Allergies : se faire désensibiliser est-il une bonne solution ?
Exit les injections. Désormais, la désensibilisation s’effectue sous la langue, avec un comprimé ou des gouttes. Mais au regard de la durée du traitement (entre trois à cinq ans), vaut-elle le coup pour les personnes allergiques ? Une experte du CHU de Limoges répond à nos questions.
Dans quels cas l’immunothérapie allergénique, plus connue sous le nom de désensibilisation, est-elle intéressante ?
L’éclairage du docteur Élisabeth Bellet-Fraysse, pneumologue et allergologue au CHU de Limoges.
Toutes les personnes allergiques peuvent-elles être désensibilisées ?
« L’immunothérapie allergénique est possible dès l’âge de cinq ans et proposée sans limite d’âge pour les personnes qui souffrent d’une allergie avérée par un bilan allergologique, c’est-à-dire des tests cutanés et/ou une prise de sang. Cette allergie se manifeste par des signes cliniques gênants qui s’accordent avec les tests : rhinite persistante – et pas intermittente ou légère –, asthme, anaphylaxie [réaction généralisée avec baisse de la pression artérielle, gonflement, etc]. Chez beaucoup de personnes, le test aux acariens est positif, mais si le patient n’est pas gêné, il ne sert à rien de le désensibiliser.
La désensibilisation consiste à apporter de petites quantités d’allergènes pour modifier la réponse immunitaire vers une tolérance de l’organisme. Elle est utilisée pour traiter l’allergie aux pollens, aux graminées, aux acariens, aux hyménoptères (guêpes, abeilles), au chat et aux moisissures.
Il y a des contre-indications : un asthme non contrôlé, un cancer actif, une immunodéficience sévère, une maladie auto-immune, un démarrage au cours de la grossesse… Il faut évaluer au cas par cas. »
Est-ce que cela fonctionne ?
« On a longtemps considéré que la désensibilisation était inefficace et qu’il n’y avait pas assez de preuves scientifiques démontrant que ça marchait, or c’est le seul traitement “curatif” des allergies.
On a aussi un moment dit qu’il ne servait plus à rien de désensibiliser au chat, que la seule solution, c'était l’éviction de l’animal, mais c’est compliqué de s’en séparer.
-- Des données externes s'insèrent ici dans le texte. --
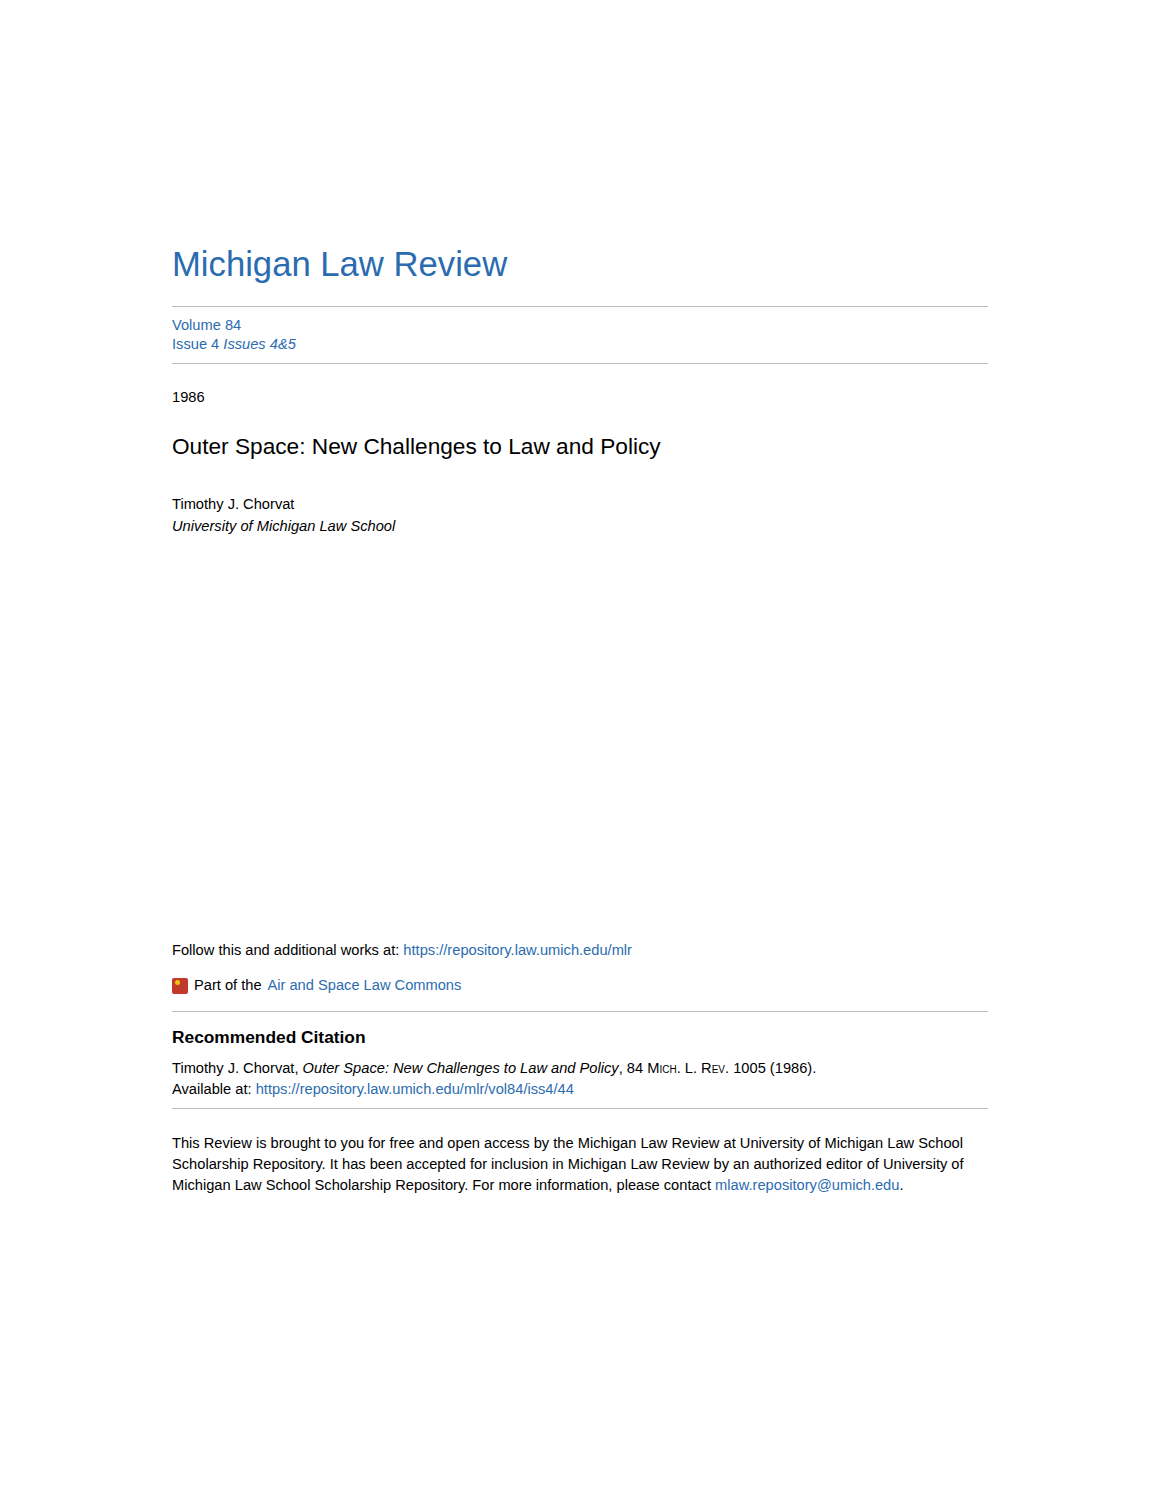Michigan Law Review
Volume 84
Issue 4 Issues 4&5
1986
Outer Space: New Challenges to Law and Policy
Timothy J. Chorvat
University of Michigan Law School
Follow this and additional works at: https://repository.law.umich.edu/mlr
Part of the Air and Space Law Commons
Recommended Citation
Timothy J. Chorvat, Outer Space: New Challenges to Law and Policy, 84 Mich. L. Rev. 1005 (1986).
Available at: https://repository.law.umich.edu/mlr/vol84/iss4/44
This Review is brought to you for free and open access by the Michigan Law Review at University of Michigan Law School Scholarship Repository. It has been accepted for inclusion in Michigan Law Review by an authorized editor of University of Michigan Law School Scholarship Repository. For more information, please contact mlaw.repository@umich.edu.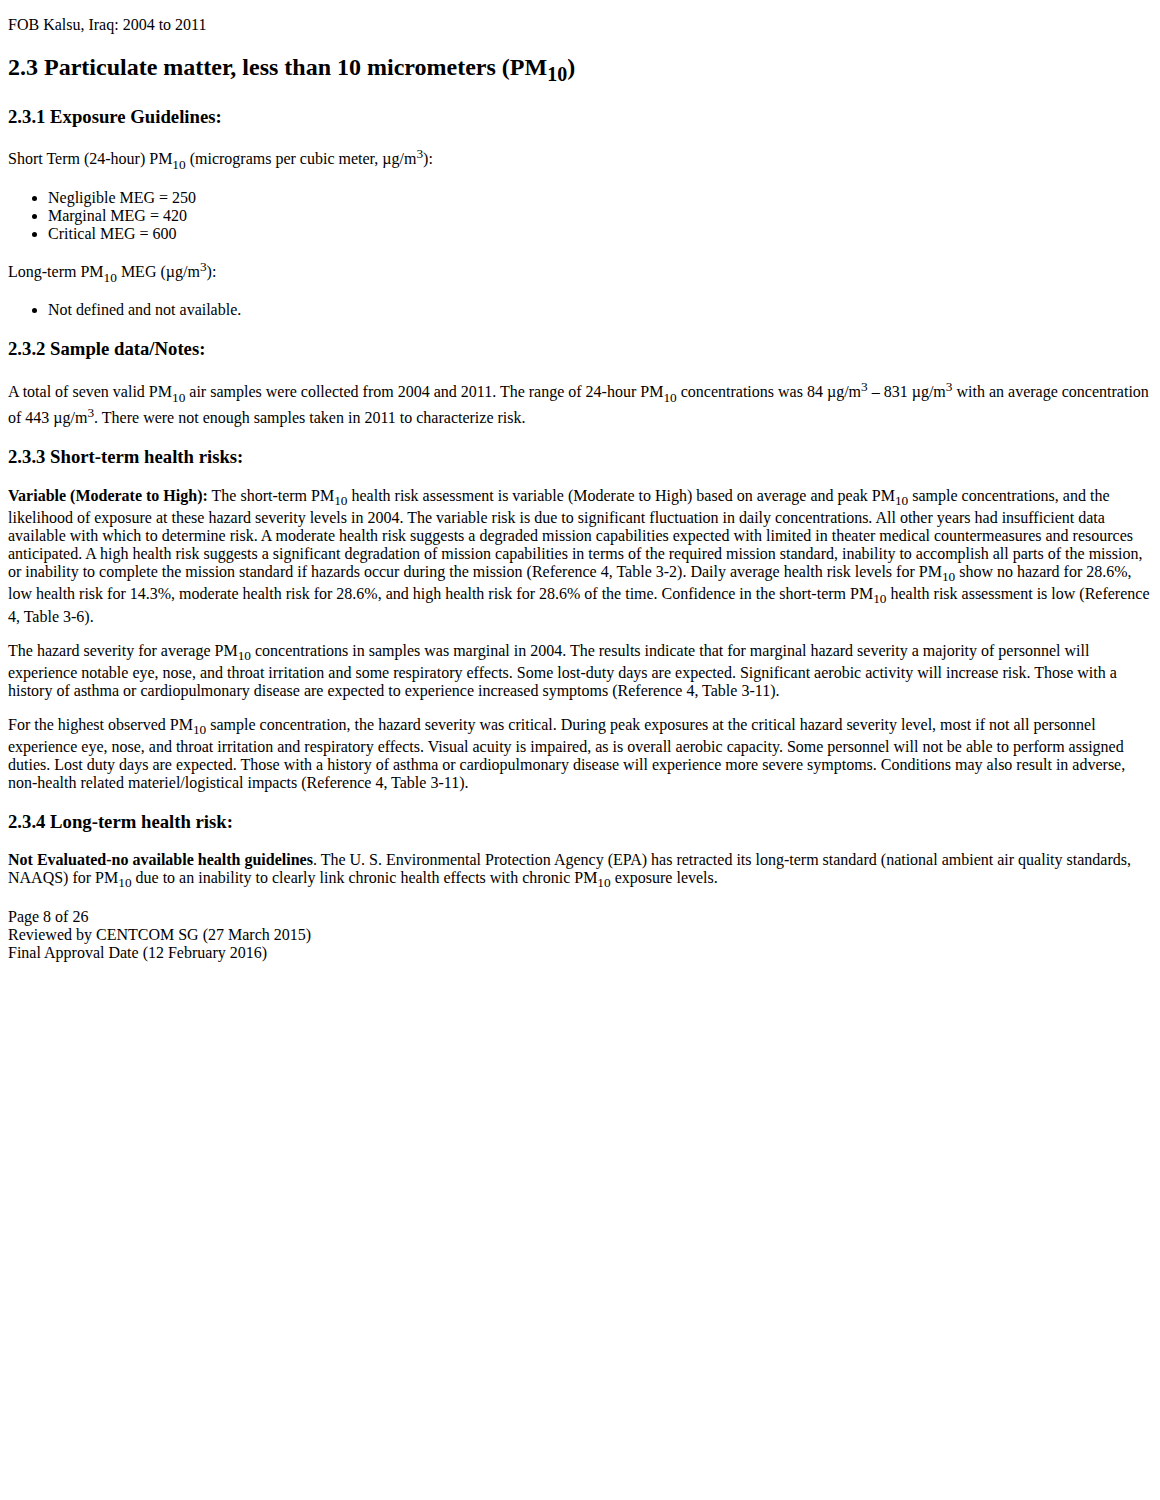FOB Kalsu, Iraq: 2004 to 2011
2.3 Particulate matter, less than 10 micrometers (PM10)
2.3.1 Exposure Guidelines:
Short Term (24-hour) PM10 (micrograms per cubic meter, µg/m3):
Negligible MEG = 250
Marginal MEG = 420
Critical MEG = 600
Long-term PM10 MEG (µg/m3):
Not defined and not available.
2.3.2 Sample data/Notes:
A total of seven valid PM10 air samples were collected from 2004 and 2011. The range of 24-hour PM10 concentrations was 84 µg/m3 – 831 µg/m3 with an average concentration of 443 µg/m3. There were not enough samples taken in 2011 to characterize risk.
2.3.3 Short-term health risks:
Variable (Moderate to High): The short-term PM10 health risk assessment is variable (Moderate to High) based on average and peak PM10 sample concentrations, and the likelihood of exposure at these hazard severity levels in 2004. The variable risk is due to significant fluctuation in daily concentrations. All other years had insufficient data available with which to determine risk. A moderate health risk suggests a degraded mission capabilities expected with limited in theater medical countermeasures and resources anticipated. A high health risk suggests a significant degradation of mission capabilities in terms of the required mission standard, inability to accomplish all parts of the mission, or inability to complete the mission standard if hazards occur during the mission (Reference 4, Table 3-2). Daily average health risk levels for PM10 show no hazard for 28.6%, low health risk for 14.3%, moderate health risk for 28.6%, and high health risk for 28.6% of the time. Confidence in the short-term PM10 health risk assessment is low (Reference 4, Table 3-6).
The hazard severity for average PM10 concentrations in samples was marginal in 2004. The results indicate that for marginal hazard severity a majority of personnel will experience notable eye, nose, and throat irritation and some respiratory effects. Some lost-duty days are expected. Significant aerobic activity will increase risk. Those with a history of asthma or cardiopulmonary disease are expected to experience increased symptoms (Reference 4, Table 3-11).
For the highest observed PM10 sample concentration, the hazard severity was critical. During peak exposures at the critical hazard severity level, most if not all personnel experience eye, nose, and throat irritation and respiratory effects. Visual acuity is impaired, as is overall aerobic capacity. Some personnel will not be able to perform assigned duties. Lost duty days are expected. Those with a history of asthma or cardiopulmonary disease will experience more severe symptoms. Conditions may also result in adverse, non-health related materiel/logistical impacts (Reference 4, Table 3-11).
2.3.4 Long-term health risk:
Not Evaluated-no available health guidelines. The U. S. Environmental Protection Agency (EPA) has retracted its long-term standard (national ambient air quality standards, NAAQS) for PM10 due to an inability to clearly link chronic health effects with chronic PM10 exposure levels.
Page 8 of 26
Reviewed by CENTCOM SG (27 March 2015)
Final Approval Date (12 February 2016)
Aujourd’hui, on ne désensibilise plus pareil : les protocoles ont évolué, le dosage est plus important. Et on a de bons résultats : entre 80 et 85 % de réussite pour la désensibilisation aux abeilles, 90 et 95 % pour les guêpes. C’est moins pour les autres : plutôt 60 %. Observance, présence de plusieurs allergènes, protéines majeures ou mineures dans les pollens jouent aussi sur la réussite du traitement.
Il est possible de désensibiliser à deux ou trois allergènes, mais pas plus, et il ne faut généralement pas les mélanger : un, le matin, un autre le soir par exemple, mais pas en même temps.
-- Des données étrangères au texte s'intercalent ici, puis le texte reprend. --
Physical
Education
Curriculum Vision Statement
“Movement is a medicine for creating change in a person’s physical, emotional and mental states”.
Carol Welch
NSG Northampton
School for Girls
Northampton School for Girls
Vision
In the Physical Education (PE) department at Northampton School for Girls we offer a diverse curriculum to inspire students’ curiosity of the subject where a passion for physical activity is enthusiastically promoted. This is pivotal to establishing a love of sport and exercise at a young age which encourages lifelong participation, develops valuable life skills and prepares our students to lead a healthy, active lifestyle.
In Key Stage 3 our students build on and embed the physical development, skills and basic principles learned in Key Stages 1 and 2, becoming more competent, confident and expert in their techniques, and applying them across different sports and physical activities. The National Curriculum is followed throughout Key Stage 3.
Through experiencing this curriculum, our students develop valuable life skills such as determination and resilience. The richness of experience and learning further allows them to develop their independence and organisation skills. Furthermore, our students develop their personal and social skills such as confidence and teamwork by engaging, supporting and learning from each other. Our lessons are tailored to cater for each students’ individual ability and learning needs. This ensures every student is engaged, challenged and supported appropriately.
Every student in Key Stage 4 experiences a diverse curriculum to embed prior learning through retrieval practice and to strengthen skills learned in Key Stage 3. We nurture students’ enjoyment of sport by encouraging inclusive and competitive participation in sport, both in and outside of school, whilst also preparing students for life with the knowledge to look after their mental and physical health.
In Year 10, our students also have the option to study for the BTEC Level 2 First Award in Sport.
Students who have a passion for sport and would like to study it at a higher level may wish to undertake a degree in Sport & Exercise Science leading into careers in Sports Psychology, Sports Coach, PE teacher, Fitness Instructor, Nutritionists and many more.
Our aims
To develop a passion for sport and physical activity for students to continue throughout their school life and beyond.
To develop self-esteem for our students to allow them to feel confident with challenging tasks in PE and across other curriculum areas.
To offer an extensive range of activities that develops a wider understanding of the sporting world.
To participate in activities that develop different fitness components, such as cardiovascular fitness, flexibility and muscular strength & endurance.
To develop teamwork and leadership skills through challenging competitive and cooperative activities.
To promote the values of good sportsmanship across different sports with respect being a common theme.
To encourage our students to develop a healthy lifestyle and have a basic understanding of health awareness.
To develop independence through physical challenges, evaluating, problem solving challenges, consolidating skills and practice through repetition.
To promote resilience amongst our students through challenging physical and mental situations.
En tout cas, si ça ne marche pas au bout d’un an, s’il n’y a pas d’amélioration constatée, car chez certains individus, on ne parvient pas à reprogrammer le système immunitaire, alors on arrête. »
Sous quelles formes est-elle administrée ?
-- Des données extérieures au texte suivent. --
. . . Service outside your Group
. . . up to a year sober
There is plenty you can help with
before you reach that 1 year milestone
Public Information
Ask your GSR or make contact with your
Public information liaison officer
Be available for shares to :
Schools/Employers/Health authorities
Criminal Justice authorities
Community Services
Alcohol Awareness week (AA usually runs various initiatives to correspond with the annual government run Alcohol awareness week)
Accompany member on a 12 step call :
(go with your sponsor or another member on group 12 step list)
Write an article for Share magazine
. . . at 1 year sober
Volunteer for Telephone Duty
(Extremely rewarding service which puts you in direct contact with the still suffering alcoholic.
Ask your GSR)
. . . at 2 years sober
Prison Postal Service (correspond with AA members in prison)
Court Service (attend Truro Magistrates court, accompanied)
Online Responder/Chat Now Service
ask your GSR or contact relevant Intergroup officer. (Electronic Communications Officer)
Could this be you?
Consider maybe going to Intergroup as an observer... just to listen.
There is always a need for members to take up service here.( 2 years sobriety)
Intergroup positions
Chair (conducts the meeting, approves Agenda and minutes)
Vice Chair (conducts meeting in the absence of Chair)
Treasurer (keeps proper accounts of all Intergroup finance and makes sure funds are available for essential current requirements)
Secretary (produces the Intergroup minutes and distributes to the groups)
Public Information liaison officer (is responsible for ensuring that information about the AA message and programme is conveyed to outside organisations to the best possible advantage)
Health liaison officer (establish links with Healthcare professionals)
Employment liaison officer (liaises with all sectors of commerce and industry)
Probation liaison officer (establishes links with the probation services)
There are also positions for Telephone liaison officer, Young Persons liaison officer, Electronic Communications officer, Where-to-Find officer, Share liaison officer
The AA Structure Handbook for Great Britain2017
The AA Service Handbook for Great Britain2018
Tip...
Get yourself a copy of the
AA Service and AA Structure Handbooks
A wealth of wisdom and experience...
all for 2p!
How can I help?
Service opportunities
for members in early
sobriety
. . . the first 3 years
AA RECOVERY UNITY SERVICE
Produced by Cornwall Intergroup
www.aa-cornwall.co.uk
« La voie par injection sous-cutanée n’est plus commercialisée en France, elle a disparu, sauf pour les hyménoptères, où elle s’effectue toutes les quatre à six semaines à l’hôpital.
Le reste se fait à domicile par voie sublinguale, avec des gouttes ou des comprimés dispersibles sous la langue. »
Est-ce qu’il y a une période idéale pour suivre le traitement ?
« Pour ce qui est des acariens et du chat, qui sont des allergies perannuelles, c’est une désensibilisation tous les jours, tout au long de l’année. Pour les pollens, c’est pré- et co-saisonnier : la personne commence deux à quatre mois avant l’exposition et poursuit pendant toute la période de présence du pollen.
Par exemple, pour les pollens du noisetier et du bouleau qui sont de la même famille, on démarre vers la mi-octobre, car la saison du noisetier débute en janvier et on s’arrête fin avril et même fin mai. Pour les graminées, fin janvier-début février et jusqu’à fin août-fin septembre. »
Quel est l’intérêt d’une désensibilisation à laquelle un patient doit s’astreindre durant trois à cinq ans ?
« Il a été prouvé qu’elle diminue l’intensité des symptômes et donc la charge thérapeutique. Cela évite l’évolution d’une rhinite persistante vers un asthme, l’aggravation d’un asthme existant vers une forme plus sévère et peut prévenir l’apparition de nouvelles allergies, d’autant qu’actuellement, les pollens changent et sont de plus en plus agressifs.
L’efficacité perdure sept à quinze ans après l’arrêt de la désensibilisation. La qualité de vie du patient est clairement améliorée. »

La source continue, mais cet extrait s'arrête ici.